People shut their eyes when they sneeze, but it’s not to prevent them from bulging out of their heads. We sneeze to clear irritants from our airways, and closing our eyes stops the same irritants from getting straight back in. It happens automatically, but if you do keep your eyes open it’s highly unlikely that anything bad will happen. In 1882, The New York Times reported a burst eyeball following a sneeze, and it’s true that straining can rupture blood vessels. A powerful sneeze or excessive coughing can cause a bleed in the eye. These injuries normally heal without any need for treatment, and they can happen whether your eyes are open or closed.


Earth is always spinning. It rotates from west to east, completing a full turn every 24 hours, and this causes something known as the Coriolis effect. Earth is a sphere, and it’s wider at the equator than it is at the poles. Therefore, for the whole planet to spin around in the same amount of time, the ground at the equator has to spin faster than the ground at the poles. If you were able to stand at the equator and throw a ball northwards towards your friend in the UK, it would appear to curve to the right because they are moving slower and have not caught up, while you conserve momentum. But if you were in the North Pole and threw a ball towards the UK, again it would curve to the right, but because the UK is moving faster than at the pole, your friends are now ahead of the ball. Back on terra firma, the effect is that liquids, including those in the air, deflect as they move. You can watch it happening in the spin of hurricanes, which turn in different directions in the Northern and Southern hemispheres. But this effect isn’t strong enough to affect water draining from our sinks: the Earth just isn’t moving fast enough.

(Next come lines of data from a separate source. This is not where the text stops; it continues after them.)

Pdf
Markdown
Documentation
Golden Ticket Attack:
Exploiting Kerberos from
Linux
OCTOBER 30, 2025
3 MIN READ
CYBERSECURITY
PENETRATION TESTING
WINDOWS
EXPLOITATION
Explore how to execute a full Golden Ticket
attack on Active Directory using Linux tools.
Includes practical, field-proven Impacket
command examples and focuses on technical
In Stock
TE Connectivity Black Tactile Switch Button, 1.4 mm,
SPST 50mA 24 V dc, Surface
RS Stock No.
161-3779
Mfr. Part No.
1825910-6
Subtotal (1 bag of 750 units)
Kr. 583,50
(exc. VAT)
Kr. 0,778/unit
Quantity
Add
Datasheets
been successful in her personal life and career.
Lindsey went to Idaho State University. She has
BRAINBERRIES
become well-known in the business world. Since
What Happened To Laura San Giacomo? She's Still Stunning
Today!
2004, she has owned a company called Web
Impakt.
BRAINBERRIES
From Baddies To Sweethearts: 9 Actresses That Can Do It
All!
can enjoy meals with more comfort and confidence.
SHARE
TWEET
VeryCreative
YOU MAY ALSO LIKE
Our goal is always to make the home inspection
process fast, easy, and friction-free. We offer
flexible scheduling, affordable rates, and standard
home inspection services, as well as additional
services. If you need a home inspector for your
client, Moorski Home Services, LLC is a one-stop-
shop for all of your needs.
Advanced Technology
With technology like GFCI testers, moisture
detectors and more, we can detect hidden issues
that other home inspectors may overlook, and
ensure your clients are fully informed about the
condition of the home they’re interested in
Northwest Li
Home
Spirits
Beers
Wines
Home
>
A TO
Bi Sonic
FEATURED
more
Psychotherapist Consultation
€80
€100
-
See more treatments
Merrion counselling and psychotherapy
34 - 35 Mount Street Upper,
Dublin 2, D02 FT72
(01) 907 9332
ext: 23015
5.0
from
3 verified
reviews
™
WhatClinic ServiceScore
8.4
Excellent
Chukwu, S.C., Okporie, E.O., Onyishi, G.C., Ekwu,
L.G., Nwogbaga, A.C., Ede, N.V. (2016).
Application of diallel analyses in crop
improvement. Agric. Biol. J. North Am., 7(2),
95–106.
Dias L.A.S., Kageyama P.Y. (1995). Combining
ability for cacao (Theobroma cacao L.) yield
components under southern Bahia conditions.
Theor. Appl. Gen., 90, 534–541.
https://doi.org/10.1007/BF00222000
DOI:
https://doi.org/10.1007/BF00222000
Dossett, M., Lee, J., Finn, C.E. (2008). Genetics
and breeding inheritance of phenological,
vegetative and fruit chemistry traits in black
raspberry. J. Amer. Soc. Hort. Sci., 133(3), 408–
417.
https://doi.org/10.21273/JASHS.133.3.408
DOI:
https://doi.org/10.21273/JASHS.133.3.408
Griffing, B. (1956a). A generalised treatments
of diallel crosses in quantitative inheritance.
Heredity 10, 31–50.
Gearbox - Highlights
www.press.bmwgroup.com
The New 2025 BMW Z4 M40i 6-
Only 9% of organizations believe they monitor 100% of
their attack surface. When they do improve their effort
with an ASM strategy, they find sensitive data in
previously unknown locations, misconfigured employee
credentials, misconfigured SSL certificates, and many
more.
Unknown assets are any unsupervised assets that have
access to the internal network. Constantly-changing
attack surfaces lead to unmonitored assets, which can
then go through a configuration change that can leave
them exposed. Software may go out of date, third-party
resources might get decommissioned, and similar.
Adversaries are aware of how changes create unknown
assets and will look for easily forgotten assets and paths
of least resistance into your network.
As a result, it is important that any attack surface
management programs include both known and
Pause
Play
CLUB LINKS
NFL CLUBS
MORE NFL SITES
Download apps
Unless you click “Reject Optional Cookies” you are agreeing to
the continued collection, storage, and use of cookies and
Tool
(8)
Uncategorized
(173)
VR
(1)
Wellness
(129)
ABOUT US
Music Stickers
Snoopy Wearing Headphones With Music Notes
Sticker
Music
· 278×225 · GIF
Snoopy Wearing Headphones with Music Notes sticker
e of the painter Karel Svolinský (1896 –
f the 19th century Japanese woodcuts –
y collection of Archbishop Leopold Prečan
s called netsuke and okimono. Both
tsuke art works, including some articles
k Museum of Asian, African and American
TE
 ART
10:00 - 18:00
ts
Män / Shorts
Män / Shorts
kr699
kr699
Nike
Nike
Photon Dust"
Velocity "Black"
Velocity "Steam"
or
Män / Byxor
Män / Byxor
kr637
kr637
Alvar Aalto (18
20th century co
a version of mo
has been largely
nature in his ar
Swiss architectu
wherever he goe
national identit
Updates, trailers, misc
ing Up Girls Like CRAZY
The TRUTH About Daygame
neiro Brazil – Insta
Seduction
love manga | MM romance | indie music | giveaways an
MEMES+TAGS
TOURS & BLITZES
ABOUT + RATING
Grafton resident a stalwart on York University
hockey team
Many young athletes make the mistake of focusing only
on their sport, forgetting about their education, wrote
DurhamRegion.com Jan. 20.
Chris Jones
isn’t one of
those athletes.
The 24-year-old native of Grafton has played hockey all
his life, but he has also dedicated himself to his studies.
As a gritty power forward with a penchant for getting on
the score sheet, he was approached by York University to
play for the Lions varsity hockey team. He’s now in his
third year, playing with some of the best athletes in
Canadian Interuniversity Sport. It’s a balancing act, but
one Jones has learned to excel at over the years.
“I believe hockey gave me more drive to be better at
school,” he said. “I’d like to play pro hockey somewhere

Medical students and morticians might notice cadavers with fresh stubble, but there isn’t a mysterious life force inside the follicles. It may look like new cells are growing at the roots, but appearances can be deceiving. After death, the body starts to dry out and, as skin loses moisture, it shrinks. What looks like new growth is just hair and nails that were once hidden underneath being revealed. Many of our cells do stay alive longer than us. Studies looking at the genes of animals in the four days after they died showed that many cells activated automated stress responses after death. Stem cells in particular fight to survive as long as possible.